The historic Salem Campmeeting kicked off July 6 this year and runs until July 13 with speakers from an international stage.
The camp is located at 3940 Salem Road, three miles south of I-20 on Salem Road between Covington and Conyers. Services will be held at 10:45 a.m. and 7:45 p.m.
Leaders for the 2012 meeting will be Dr. Winston Worrell and Dr. John Huffman.
Dr. Winston O. R. Worrell is an experienced evangelist, lecturer, administrator, pastor and preacher in national, international, multicultural, multi-ethnic and multilingual settings worldwide. He serves as director of the World Methodist Evangelism Institute, a ministry of the World Methodist Council and Emory University, where he has served for 19 years.

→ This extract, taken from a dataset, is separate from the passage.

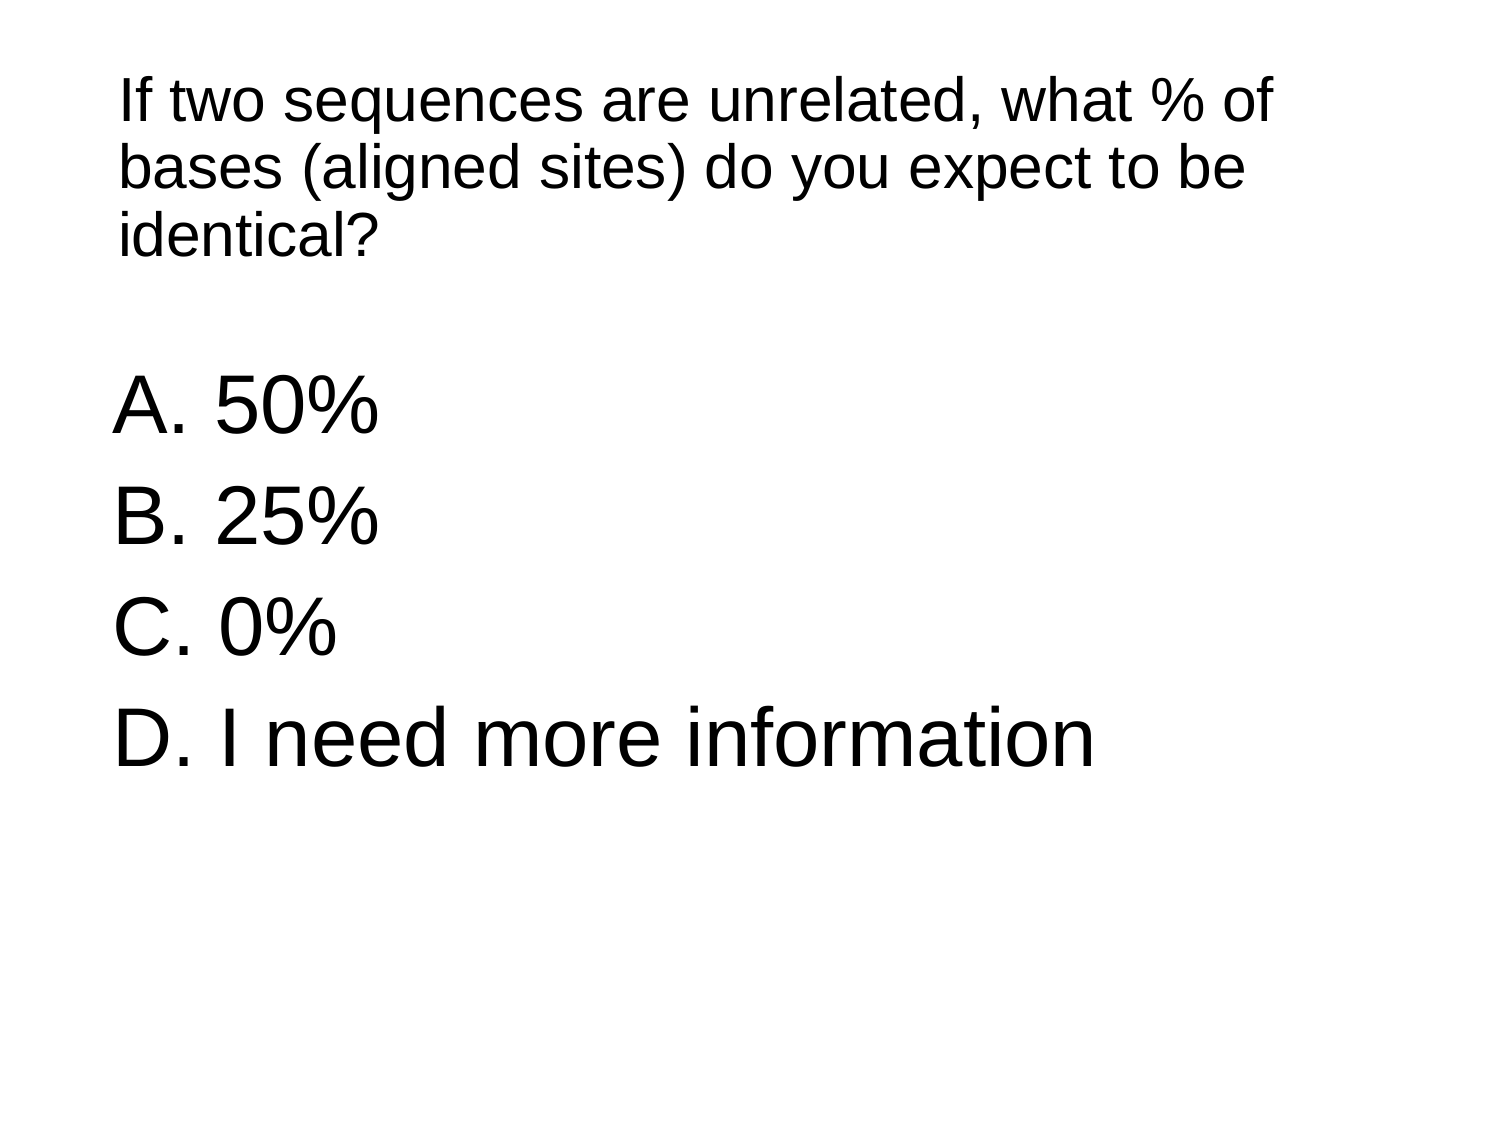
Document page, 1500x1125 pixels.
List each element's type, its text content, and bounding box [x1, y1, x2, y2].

He has served in ministries in 54 countries around the world. Winston's most recent text is a nine-session training workbook with teachers guide is called: "Becoming More Missional for Christ: An Organizing Model." Winston Worrell and his family are natives of Barbados and they now reside in Norcross.
Dr. John A. Huffman Jr., after 47 years of active local church ministry, was honorably retired by the Los Ranchos Presbytery in 2009 and elected Pastor Emeritus by the congregation of St. Andrew's Presbyterian Church. He has now re-emerged as a Minister at Large.

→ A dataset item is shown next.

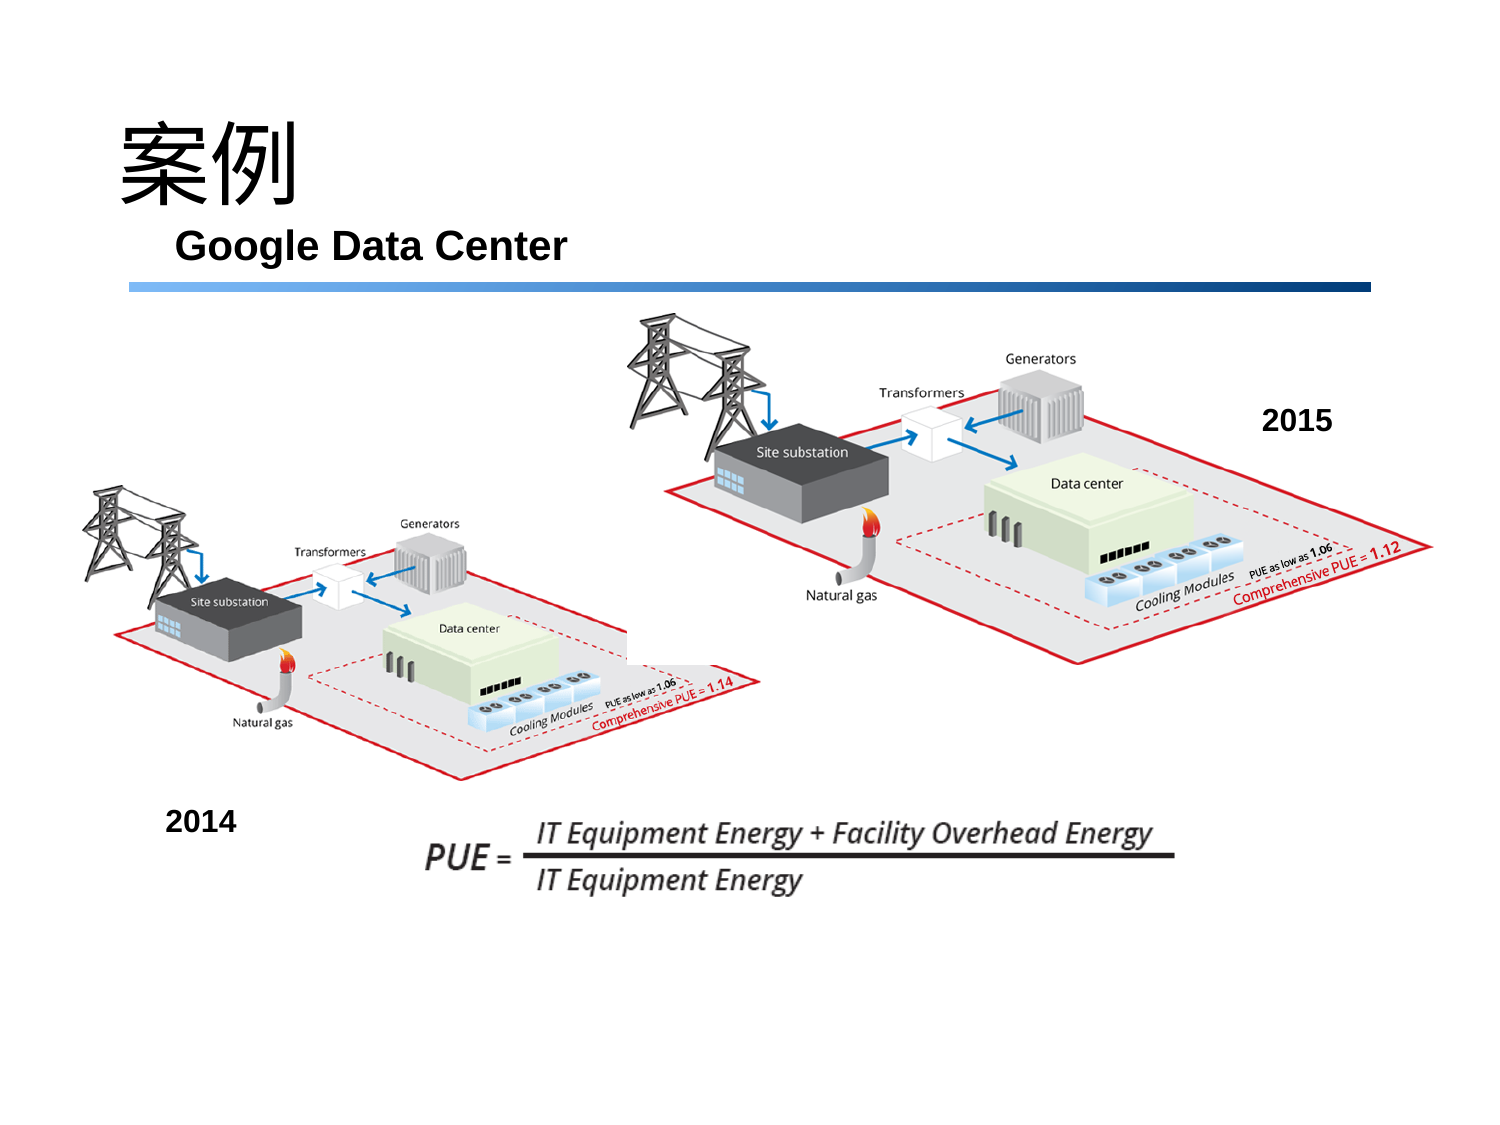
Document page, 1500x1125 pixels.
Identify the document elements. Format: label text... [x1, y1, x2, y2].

During the past 40 years, several thousand of his printed sermons were mailed each week to all 50 states and over 30 foreign countries.

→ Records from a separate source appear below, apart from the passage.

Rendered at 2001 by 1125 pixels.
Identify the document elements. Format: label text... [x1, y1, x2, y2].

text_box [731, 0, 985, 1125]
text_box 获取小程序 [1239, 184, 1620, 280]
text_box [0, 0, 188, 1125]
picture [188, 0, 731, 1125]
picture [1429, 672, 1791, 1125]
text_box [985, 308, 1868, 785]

He has written nine books and recently was active in the world relief justice efforts in Africa, Southeast Asia and the Middle East.
The Salem Campmeeting was founded in 1828 and is one of the oldest existing camp meetings in the nation and continues to thrive today. This inter-denomination camp meeting offers campers a place of peaceful worship as well as a spiritual renewal experience.
Friends and families return yearly to enjoy the week-long activities for children, students and adults. The original camp meeting in Kentucky in 1800, is a distinctly American contribution to the history of Protestantism. Salem, one of the South's oldest camp meetings, has been held every year since 1828, except during the Civil War.
For 100 years, Salem was a Methodist institution, although never officially part of the church. Now interdenominational Salem features a Methodist preacher each year and one Baptist or Presbyterian on alternating years. The tabernacle at Salem is on the National Building Survey of the Library of Congress as one of America's historic buildings. The entire Campground was put on the National Historic Register in 1998.